As far as we reviewed, there isn't an adult case with methemoglobinemia undergoing cardiopulmonary bypass. As cardiac surgery requires a fine balance between oxygen demand and supply to the tissues, it is generally agreed that avoiding hypoxia and acidosis with adequate blood flow would be critical for perioperative care.
When methemoglobinemia is detected, offending agent should be discontinued immediately and supplemental oxygen should be started. The methylene blue given in a dose of 1-2 mg/kg intravenously (IV) over 5 minutes is standard treatment option. This dose can be repeated in 30-60 minutes if significant symptoms or high levels persist. Methylene blue works as an electron donor to reduce MetHb to Hb with the aid of NADPH-MetHb reductase enzyme (minor pathway) [7].
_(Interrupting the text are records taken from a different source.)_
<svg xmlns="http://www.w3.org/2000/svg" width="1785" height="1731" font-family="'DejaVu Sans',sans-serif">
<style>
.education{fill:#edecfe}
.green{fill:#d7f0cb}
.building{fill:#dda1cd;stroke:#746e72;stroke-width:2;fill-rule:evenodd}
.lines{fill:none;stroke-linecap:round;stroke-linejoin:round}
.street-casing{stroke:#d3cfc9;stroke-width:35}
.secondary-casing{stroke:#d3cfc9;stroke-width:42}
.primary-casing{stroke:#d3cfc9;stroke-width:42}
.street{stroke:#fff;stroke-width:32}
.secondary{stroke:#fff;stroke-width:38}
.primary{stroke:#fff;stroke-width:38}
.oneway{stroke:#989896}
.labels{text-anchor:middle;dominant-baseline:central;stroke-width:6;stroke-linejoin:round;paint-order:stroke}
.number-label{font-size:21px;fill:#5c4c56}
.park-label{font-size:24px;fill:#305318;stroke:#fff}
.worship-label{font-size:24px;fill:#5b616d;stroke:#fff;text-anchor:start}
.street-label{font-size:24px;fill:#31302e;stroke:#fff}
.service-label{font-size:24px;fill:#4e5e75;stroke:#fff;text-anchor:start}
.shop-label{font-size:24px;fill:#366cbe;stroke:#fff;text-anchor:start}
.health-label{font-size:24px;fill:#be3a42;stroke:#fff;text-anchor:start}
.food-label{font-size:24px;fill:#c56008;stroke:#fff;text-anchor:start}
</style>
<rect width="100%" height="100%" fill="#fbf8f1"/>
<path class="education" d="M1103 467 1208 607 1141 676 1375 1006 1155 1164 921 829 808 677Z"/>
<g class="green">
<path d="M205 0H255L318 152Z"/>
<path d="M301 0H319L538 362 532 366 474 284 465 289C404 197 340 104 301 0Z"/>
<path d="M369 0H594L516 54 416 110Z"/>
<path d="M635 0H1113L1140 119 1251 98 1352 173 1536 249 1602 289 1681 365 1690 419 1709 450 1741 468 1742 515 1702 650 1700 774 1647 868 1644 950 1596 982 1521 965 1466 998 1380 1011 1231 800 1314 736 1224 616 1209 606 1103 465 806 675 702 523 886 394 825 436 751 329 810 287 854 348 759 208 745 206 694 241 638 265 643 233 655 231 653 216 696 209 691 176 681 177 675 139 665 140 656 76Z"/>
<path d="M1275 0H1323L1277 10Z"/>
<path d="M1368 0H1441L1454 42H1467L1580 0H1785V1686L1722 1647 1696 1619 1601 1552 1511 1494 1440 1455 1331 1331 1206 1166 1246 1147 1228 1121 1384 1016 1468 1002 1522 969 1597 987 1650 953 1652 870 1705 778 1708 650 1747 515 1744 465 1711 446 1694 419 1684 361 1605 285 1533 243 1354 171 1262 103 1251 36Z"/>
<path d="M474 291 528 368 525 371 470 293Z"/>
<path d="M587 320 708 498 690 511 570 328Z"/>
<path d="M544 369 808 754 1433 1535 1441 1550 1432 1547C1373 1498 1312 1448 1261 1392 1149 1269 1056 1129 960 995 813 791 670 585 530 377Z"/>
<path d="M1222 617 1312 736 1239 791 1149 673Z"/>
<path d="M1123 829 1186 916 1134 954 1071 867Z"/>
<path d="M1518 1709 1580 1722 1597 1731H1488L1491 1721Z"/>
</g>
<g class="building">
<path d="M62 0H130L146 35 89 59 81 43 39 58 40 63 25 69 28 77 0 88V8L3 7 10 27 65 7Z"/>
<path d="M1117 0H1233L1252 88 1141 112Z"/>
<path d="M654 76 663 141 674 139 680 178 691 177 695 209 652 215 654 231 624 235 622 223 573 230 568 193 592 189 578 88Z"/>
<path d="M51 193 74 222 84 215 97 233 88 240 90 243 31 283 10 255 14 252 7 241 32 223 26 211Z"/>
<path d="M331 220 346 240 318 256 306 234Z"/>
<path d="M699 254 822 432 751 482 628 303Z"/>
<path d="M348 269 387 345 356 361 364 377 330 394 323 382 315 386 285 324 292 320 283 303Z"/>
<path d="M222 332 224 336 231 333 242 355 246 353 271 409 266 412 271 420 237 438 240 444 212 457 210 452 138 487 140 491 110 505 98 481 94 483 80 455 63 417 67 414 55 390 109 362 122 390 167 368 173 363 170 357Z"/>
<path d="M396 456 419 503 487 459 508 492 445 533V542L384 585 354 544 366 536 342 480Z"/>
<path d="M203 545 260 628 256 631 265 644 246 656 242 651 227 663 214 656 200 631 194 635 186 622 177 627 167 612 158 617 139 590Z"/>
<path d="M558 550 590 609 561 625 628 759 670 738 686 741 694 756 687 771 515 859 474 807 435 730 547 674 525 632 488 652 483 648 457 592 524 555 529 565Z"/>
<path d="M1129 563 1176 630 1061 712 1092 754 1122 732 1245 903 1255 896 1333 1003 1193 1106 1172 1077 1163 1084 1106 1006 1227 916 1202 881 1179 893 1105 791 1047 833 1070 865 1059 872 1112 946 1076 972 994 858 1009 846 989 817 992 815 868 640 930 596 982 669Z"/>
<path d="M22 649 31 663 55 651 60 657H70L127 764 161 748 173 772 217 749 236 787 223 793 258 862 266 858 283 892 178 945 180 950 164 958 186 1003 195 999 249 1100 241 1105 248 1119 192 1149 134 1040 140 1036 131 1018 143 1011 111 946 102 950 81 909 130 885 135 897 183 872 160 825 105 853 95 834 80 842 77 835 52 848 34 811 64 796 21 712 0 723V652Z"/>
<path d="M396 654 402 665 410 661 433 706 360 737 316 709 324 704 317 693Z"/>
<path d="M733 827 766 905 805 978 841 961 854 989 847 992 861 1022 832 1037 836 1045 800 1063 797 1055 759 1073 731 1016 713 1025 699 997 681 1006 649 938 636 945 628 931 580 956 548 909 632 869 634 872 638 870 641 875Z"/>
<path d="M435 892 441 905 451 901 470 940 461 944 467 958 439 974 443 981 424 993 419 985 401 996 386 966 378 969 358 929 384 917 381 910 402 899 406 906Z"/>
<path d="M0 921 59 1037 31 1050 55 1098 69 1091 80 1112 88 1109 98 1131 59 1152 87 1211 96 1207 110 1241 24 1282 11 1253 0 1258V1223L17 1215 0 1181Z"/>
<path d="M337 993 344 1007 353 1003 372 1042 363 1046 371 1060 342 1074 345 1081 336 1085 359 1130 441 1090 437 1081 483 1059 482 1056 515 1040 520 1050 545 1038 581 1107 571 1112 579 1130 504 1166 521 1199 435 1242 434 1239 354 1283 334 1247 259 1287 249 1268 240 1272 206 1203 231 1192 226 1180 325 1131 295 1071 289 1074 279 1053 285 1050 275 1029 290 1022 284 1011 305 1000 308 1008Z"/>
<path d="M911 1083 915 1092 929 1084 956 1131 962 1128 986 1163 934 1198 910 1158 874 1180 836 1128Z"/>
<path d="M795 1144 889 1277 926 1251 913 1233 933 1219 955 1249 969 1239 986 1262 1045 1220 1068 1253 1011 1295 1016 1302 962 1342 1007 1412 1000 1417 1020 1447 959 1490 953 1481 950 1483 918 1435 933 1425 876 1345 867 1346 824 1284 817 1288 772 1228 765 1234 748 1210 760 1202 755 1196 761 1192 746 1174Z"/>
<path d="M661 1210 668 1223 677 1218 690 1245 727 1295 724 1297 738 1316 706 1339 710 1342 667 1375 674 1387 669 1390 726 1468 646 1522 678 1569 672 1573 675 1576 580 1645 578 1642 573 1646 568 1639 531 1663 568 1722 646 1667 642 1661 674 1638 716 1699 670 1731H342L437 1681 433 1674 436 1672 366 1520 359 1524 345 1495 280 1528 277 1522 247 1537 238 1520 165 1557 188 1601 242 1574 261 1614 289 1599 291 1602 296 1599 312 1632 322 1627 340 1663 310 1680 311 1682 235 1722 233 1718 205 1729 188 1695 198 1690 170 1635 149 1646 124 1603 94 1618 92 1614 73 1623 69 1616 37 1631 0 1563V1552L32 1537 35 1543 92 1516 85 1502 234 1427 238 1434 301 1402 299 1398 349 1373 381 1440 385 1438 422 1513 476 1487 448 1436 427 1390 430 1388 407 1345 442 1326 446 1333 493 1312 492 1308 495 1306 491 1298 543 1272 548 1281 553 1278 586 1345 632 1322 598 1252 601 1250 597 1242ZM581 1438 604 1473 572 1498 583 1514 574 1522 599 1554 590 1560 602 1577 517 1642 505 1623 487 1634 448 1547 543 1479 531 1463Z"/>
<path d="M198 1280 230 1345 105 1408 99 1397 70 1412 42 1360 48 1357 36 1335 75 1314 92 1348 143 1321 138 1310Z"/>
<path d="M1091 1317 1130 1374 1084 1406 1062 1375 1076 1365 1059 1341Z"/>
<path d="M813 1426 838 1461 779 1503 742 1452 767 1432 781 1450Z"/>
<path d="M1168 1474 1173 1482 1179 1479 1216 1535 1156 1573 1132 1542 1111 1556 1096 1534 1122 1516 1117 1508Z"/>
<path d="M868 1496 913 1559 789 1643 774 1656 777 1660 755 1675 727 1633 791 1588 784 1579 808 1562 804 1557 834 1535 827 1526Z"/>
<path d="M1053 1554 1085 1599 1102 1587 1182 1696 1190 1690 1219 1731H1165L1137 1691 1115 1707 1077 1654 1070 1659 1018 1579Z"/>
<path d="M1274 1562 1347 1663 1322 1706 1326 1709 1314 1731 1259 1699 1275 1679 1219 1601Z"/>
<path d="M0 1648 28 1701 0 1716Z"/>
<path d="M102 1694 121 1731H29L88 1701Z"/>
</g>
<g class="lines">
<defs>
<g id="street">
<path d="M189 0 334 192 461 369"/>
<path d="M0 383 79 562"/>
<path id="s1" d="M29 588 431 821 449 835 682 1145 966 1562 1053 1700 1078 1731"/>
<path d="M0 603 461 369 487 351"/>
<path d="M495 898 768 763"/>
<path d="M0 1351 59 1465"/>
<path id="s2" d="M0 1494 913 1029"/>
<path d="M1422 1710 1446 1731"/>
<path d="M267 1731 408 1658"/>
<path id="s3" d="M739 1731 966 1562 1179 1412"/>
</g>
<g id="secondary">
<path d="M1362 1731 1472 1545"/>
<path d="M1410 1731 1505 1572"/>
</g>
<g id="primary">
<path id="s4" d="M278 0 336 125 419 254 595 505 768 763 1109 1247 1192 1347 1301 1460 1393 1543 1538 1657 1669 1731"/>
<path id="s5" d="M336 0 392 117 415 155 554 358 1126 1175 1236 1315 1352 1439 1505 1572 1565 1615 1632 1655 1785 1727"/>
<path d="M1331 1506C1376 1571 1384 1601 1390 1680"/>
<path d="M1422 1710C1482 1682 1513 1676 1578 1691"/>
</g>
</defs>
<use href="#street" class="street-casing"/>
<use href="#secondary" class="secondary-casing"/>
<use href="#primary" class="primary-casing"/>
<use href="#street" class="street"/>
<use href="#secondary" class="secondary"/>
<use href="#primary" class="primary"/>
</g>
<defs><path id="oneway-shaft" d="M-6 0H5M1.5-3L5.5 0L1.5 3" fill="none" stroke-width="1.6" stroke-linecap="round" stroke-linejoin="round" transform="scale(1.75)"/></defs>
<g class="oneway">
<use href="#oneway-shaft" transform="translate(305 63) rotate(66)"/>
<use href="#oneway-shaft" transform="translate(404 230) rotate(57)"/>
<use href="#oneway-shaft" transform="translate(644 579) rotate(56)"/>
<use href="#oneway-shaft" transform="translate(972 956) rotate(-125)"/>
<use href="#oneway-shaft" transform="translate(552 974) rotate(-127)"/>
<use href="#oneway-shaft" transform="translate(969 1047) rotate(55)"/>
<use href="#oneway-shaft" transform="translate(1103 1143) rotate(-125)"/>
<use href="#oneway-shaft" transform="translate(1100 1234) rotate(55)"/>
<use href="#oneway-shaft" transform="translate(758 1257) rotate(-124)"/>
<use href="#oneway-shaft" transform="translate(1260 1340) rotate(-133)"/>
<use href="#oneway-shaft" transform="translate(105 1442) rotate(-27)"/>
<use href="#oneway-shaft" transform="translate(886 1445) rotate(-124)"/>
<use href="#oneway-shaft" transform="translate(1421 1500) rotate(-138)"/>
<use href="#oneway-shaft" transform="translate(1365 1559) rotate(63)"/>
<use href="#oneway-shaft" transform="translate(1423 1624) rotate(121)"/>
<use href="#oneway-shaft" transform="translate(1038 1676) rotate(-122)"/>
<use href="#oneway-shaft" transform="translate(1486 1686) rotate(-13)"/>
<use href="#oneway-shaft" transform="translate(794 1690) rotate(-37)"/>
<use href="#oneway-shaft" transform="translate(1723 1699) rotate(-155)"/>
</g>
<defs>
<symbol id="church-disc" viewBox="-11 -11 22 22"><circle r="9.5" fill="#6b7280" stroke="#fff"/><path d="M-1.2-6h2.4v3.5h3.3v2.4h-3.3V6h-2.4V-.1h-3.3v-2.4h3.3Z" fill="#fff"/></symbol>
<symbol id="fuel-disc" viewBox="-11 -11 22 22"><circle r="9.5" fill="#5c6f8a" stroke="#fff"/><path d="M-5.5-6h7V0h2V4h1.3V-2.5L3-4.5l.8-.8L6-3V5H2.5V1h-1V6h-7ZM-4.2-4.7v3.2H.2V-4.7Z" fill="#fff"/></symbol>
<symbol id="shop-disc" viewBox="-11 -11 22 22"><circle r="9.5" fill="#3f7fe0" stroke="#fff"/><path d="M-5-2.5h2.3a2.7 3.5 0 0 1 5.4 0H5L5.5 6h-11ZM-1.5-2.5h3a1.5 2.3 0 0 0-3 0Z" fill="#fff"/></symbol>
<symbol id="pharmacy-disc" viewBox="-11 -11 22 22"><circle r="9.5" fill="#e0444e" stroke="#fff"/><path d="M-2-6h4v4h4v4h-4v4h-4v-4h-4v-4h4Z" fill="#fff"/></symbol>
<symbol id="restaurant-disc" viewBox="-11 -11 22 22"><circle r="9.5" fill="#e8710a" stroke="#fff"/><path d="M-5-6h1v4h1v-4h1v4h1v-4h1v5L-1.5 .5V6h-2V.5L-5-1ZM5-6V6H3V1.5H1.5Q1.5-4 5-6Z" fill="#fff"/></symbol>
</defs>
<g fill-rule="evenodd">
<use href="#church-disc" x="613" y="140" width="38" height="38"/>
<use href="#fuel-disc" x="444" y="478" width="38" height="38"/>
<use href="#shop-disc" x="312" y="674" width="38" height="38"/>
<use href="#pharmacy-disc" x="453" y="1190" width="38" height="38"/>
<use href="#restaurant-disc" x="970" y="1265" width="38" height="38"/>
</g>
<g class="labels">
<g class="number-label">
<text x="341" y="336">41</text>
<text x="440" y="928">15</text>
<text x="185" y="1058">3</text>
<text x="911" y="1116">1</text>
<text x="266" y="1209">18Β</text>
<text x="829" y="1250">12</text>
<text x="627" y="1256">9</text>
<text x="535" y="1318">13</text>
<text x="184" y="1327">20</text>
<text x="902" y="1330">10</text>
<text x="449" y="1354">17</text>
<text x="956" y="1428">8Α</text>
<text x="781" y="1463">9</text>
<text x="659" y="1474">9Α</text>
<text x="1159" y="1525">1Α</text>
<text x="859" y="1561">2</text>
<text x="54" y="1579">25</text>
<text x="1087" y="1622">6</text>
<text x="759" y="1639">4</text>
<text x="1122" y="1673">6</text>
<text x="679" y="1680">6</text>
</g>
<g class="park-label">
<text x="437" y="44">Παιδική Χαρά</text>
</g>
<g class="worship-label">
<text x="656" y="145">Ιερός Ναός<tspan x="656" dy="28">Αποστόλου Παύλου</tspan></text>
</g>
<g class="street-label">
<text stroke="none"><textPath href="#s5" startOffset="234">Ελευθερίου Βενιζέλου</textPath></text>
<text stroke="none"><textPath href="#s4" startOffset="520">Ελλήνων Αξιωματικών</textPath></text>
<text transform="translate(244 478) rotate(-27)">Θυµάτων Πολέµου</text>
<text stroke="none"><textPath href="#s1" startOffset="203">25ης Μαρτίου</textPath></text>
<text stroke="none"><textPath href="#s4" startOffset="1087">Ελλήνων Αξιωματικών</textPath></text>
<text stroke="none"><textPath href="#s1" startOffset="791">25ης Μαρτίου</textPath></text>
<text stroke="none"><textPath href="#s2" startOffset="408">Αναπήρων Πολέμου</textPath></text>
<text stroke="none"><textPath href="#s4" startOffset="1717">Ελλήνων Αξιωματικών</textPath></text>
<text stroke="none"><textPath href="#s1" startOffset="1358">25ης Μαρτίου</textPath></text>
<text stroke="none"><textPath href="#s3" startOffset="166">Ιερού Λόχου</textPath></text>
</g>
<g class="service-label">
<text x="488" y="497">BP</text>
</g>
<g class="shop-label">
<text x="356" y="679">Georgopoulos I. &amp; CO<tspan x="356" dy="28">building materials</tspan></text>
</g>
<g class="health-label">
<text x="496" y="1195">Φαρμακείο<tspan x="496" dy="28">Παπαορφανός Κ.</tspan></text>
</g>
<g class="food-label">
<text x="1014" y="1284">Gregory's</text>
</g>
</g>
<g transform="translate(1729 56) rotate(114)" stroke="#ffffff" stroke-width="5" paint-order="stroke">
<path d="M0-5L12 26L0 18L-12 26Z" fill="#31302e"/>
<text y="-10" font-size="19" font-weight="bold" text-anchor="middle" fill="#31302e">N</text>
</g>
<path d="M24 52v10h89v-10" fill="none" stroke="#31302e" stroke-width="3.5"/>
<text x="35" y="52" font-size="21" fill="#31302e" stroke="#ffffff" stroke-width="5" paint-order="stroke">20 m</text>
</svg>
In the case of possible hypoxia or hemodynamic instability, methylene blue was ready in the operative room, but by avoiding the use of oxidizing agents we managed not to have MetHb related complications in our case.
A detailed preoperative patient evaluation, and close communication and collaboration among the surgeon, anesthesiologist and hematologist provide safe and optimum perioperative management. The anesthesiologist should avoid the use of oxidizing agents and maintain O2 carrying capacity of the arterial blood by ensuring high O2 concentration in the inhaled gas in patients with suspected methemoglobinemia during general anesthesia.
The authors declare no conflict of interest.